Light Through A Window
‘Ours is a well-lit city.’
I’ve thought these words often; I think them again as I fold my arms tighter in the compressor-cooled air of the last bus for the night. The upper deck is, unsurprisingly, empty – and colder for it. Outside the window, the lights are orange, and the uniform curve in the neck of each Lycorpole street-lamp is something I’d like to think I can be counted on to recognize. It is a notion of home that is as perfect and elemental as any I’ve ever dreamt of, and yet, also, I think, this notion of home is something I’ve grown into rather than away from.
It was on these orange city streets that I used to run in the night-time, an escape at an age when I had too many thoughts and not enough privacy.

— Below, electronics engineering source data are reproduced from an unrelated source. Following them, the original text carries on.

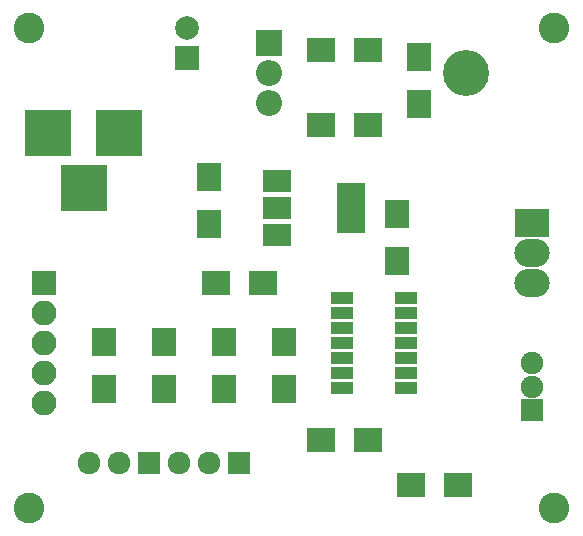
<source format=gbr>
G04 #@! TF.FileFunction,Soldermask,Bot*
%FSLAX46Y46*%
G04 Gerber Fmt 4.6, Leading zero omitted, Abs format (unit mm)*
G04 Created by KiCad (PCBNEW 4.0.7) date Sunday, March 04, 2018 'PMt' 09:17:10 PM*
%MOMM*%
%LPD*%
G01*
G04 APERTURE LIST*
%ADD10C,0.100000*%
%ADD11C,2.600000*%
%ADD12R,2.000000X2.400000*%
%ADD13R,2.000000X2.000000*%
%ADD14C,2.000000*%
%ADD15R,3.900000X3.900000*%
%ADD16R,2.400000X2.100000*%
%ADD17O,3.900000X3.900000*%
%ADD18R,2.200000X2.200000*%
%ADD19O,2.200000X2.200000*%
%ADD20R,1.900000X1.000000*%
%ADD21R,1.900000X1.900000*%
%ADD22C,1.900000*%
%ADD23R,3.000000X2.400000*%
%ADD24O,3.000000X2.400000*%
%ADD25R,2.400000X4.200000*%
%ADD26R,2.400000X1.900000*%
%ADD27R,2.100000X2.400000*%
%ADD28R,2.100000X2.100000*%
%ADD29O,2.100000X2.100000*%
%ADD30C,1.920000*%
%ADD31R,1.920000X1.920000*%
G04 APERTURE END LIST*
D10*
D11*
X97790000Y-16510000D03*
X53340000Y-57150000D03*
X97790000Y-57150000D03*
D12*
X68580000Y-29115000D03*
X68580000Y-33115000D03*
D13*
X66675000Y-19050000D03*
D14*
X66675000Y-16550000D03*
D12*
X84455000Y-32290000D03*
X84455000Y-36290000D03*
X86360000Y-18955000D03*
X86360000Y-22955000D03*
D15*
X60960000Y-25400000D03*
X54960000Y-25400000D03*
X57960000Y-30100000D03*
D16*
X82010000Y-18415000D03*
X78010000Y-18415000D03*
X78010000Y-24765000D03*
X82010000Y-24765000D03*
X82010000Y-51435000D03*
X78010000Y-51435000D03*
X85630000Y-55245000D03*
X89630000Y-55245000D03*
D17*
X90320000Y-20320000D03*
D18*
X73660000Y-17780000D03*
D19*
X73660000Y-20320000D03*
X73660000Y-22860000D03*
D20*
X85250000Y-39370000D03*
X85250000Y-40640000D03*
X85250000Y-41910000D03*
X85250000Y-43180000D03*
X85250000Y-44450000D03*
X85250000Y-45720000D03*
X85250000Y-46990000D03*
X79850000Y-46990000D03*
X79850000Y-45720000D03*
X79850000Y-44450000D03*
X79850000Y-43180000D03*
X79850000Y-41910000D03*
X79850000Y-40640000D03*
X79850000Y-39370000D03*
D21*
X95885000Y-48895000D03*
D22*
X95885000Y-46895000D03*
X95885000Y-44895000D03*
D23*
X95885000Y-33020000D03*
D24*
X95885000Y-35560000D03*
X95885000Y-38100000D03*
D25*
X80620000Y-31750000D03*
D26*
X74320000Y-31750000D03*
X74320000Y-29450000D03*
X74320000Y-34050000D03*
D27*
X64770000Y-43085000D03*
X64770000Y-47085000D03*
D28*
X54610000Y-38100000D03*
D29*
X54610000Y-40640000D03*
X54610000Y-43180000D03*
X54610000Y-45720000D03*
X54610000Y-48260000D03*
D27*
X74930000Y-43085000D03*
X74930000Y-47085000D03*
D16*
X73120000Y-38100000D03*
X69120000Y-38100000D03*
D27*
X59690000Y-43085000D03*
X59690000Y-47085000D03*
X69850000Y-43085000D03*
X69850000Y-47085000D03*
D11*
X53340000Y-16510000D03*
D30*
X60960000Y-53340000D03*
X58420000Y-53340000D03*
D31*
X63500000Y-53340000D03*
D30*
X68580000Y-53340000D03*
X66040000Y-53340000D03*
D31*
X71120000Y-53340000D03*
M02*

</source>
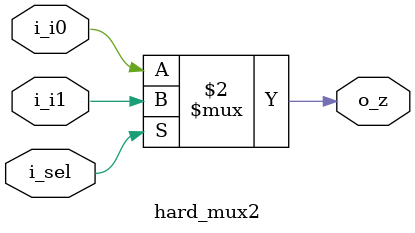
<source format=v>


module hard_mux2
(
  input   i_sel ,
  input   i_i0  ,
  input   i_i1  ,
  output  o_z
) ;

assign  o_z  =   ( i_sel == 1'b1 ) ? i_i1 : i_i0 ;

endmodule

</source>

There were other nights, some of my happiest being those I spent in search of supper after playing a concert, when we would stroll around Holland Village or City Hall, all the while chatting happily or tiredly while the decision made itself. More recently, these were the streets I missed when, in barracks on a darker, off-shore island, I’d dream of Singapore city and how I’d spend my first soldier’s wage.
‘Ours is a well-lit city,’ I think, as my night bus wends its way back home through the mostly empty but still illuminated streets. Behind the window, in cold air and warm light, it is easy to dream.
A Fault Of The Common Sort
Pride may be a universal human fault in that we, finite beings all, can’t help but fear for our selves and our egos. We protect our selves either aggressively or by building fences; we advance ourselves by stepping over other peoples’ egos; we wager ourselves on promises or oaths because we feel otherwise powerless to pull anyone along; we throw in our lots with causes or culture in a quest to transcend; we maintain a state of perpetual self-effacement and so leave nothing to be grasped and hence nothing vulnerable; we do many other things.
My fault is pride of the common sort: I rebel against what I perceive as sufferance. The worst slights are well-intentioned and oblivious.
Newton’s Laws
I. Accelerate
Engines run: there is work done
When we travel. I run
Across the platform. Doors
Are closing: . . . . . . .
So we progress. There is work done,
Or so I reckon; there is work done
When we travel. So we progress
And we regress. I run
Across the platform, an engine running
Back. Please mind
__ the gap.
II. Idle
‘Your reckoning is excellent. I -
Sum this up for me, will you?’
Very well: this is
_____________ the sum. This is
How engines run, and thoughts
Run parallel; how they travel! In a day
More than I could reckon. But this,
The sum
Of our trajectories: the sum
I reckon where I rest, where I rest;
They come to rest, here
On the shape
Of you.
Testament
At the end of the weekend, I am filled with gratitude and wonder at the goodness and greatness of my God. It is love in its many ways and forms, love from every quarter, that He has made me to know in such concentrated succession over the past three days, and all of this amidst sadness, fear, tiredness and brokenness not only in myself but all around me. To be in this love is blessedness.
And to all friends, brothers and sisters in love, comrades, teachers and mentors who have yet to hear from me, I send my best regards. I keep up with some of you, and I haven’t with others, but to all I am equally in debt, and what I owe I would give if I had; but in the mean time, I’ll keep up where I can (I’ve fallen dangerously in arrears in the past few weeks), and trust that that which I leave unpaid will return to you many fold, because our God is good.